Soal sewa gedung, Kurnia mengatakan hanya dua gedung di fakultasnya yang disewakan, untuk balai sidang, misalnya sewanya Rp750 ribu. Uang sewa itu pun hanya sekadar untuk ongkos pemeliharaan dan membayar tenaga kerja. Peraturan itu pun tidak ketat.

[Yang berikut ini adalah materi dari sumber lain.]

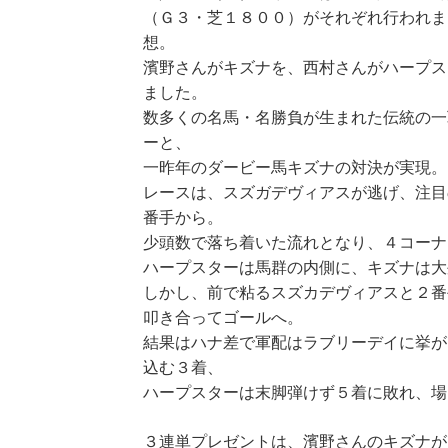
（Ｇ３・芝１８００）がそれぞれ行われま
想。
濱野さんがキズナを、西村さんがハープス
ました。
数多くの名馬・名勝負が生まれた伝統の一
ーと、
一昨年のダービー馬キズナの対決が実現。
レースは、スズガデヴィアスが逃げ、注目
番手から。
少頭数で落ち着いた流れとなり、４コーナ
ハープスターは馬群の内側に、キズナは大
しかし、前で粘るスズカデヴィアスと２番
叩き合ってゴールへ。
結果はハナ差で軍配はラブリーデイに挙が
込む３着、
ハープスターは末脚弾けず５着に敗れ、場
３連単プレゼントは、濱野さんのキズナが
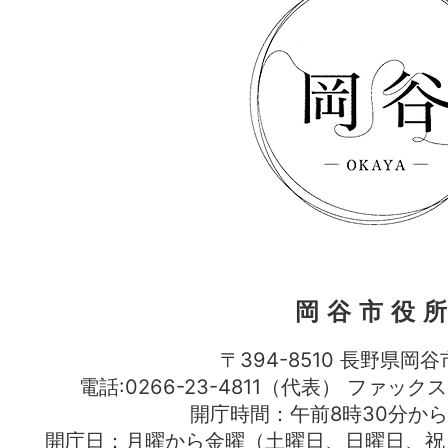
岡谷市役
〒394-8510 長野県岡谷
電話:0266-23-4811（代表） ファック
開庁時間：午前8時30分から
開庁日：月曜から金曜（土曜日、日曜日、祝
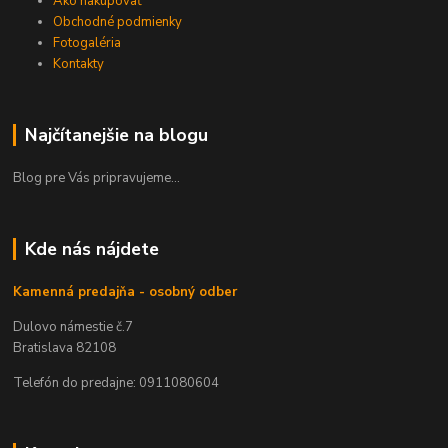
Ako nakupovať
Obchodné podmienky
Fotogaléria
Kontakty
Najčítanejšie na blogu
Blog pre Vás pripravujeme...
Kde nás nájdete
Kamenná predajňa - osobný odber
Dulovo námestie č.7
Bratislava 82108
Telefón do predajne: 0911080604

Kewajiban untuk menyewa gedung lebih bertujuan sebagai proses belajar bagi mahasiswa untuk berusaha mencari uang sendiri ketika membuat suatu kegiatan. "Ini untuk sekadar cuci karpet gedung, sekaligus memberi tanggungjawab pada mahasiswa. Jangan mentang-mentang ada, dipakai seenaknya. Kalau mereka benar-benar usaha dan mentok, baru kami akan beri kebijakan," kata Kurnia.
Sayang, pimpinan Fakultas Hukum Usakti dan Atmajaya tidak bisa diminta komentarnya. Dekan FH Usakti, Endar Pulungan, melalui sekretarisnya menyatakan tidak bersedia diwawancarai dengan alasan sibuk. Sementara Dekan FH Atmajaya tidak juga memberikan jawaban, walaupun surat permohonan wawancara sudah dilayangkan beberapa minggu sebelumnya.
Bagi banyak perguruan tinggi, FH bisa jadi tambang uang. Peminatnya banyak dan mudah untuk mencari dosen. Cuma, soal kualitas dosen tunggu dulu. Karena itu, jangan heran kalau banyak lulusan FH cuma melongo ketika ditanya masalah hukum. Jika para alumnus ini harus bersaing di bursa kerja, akhirnya ya kedodoran.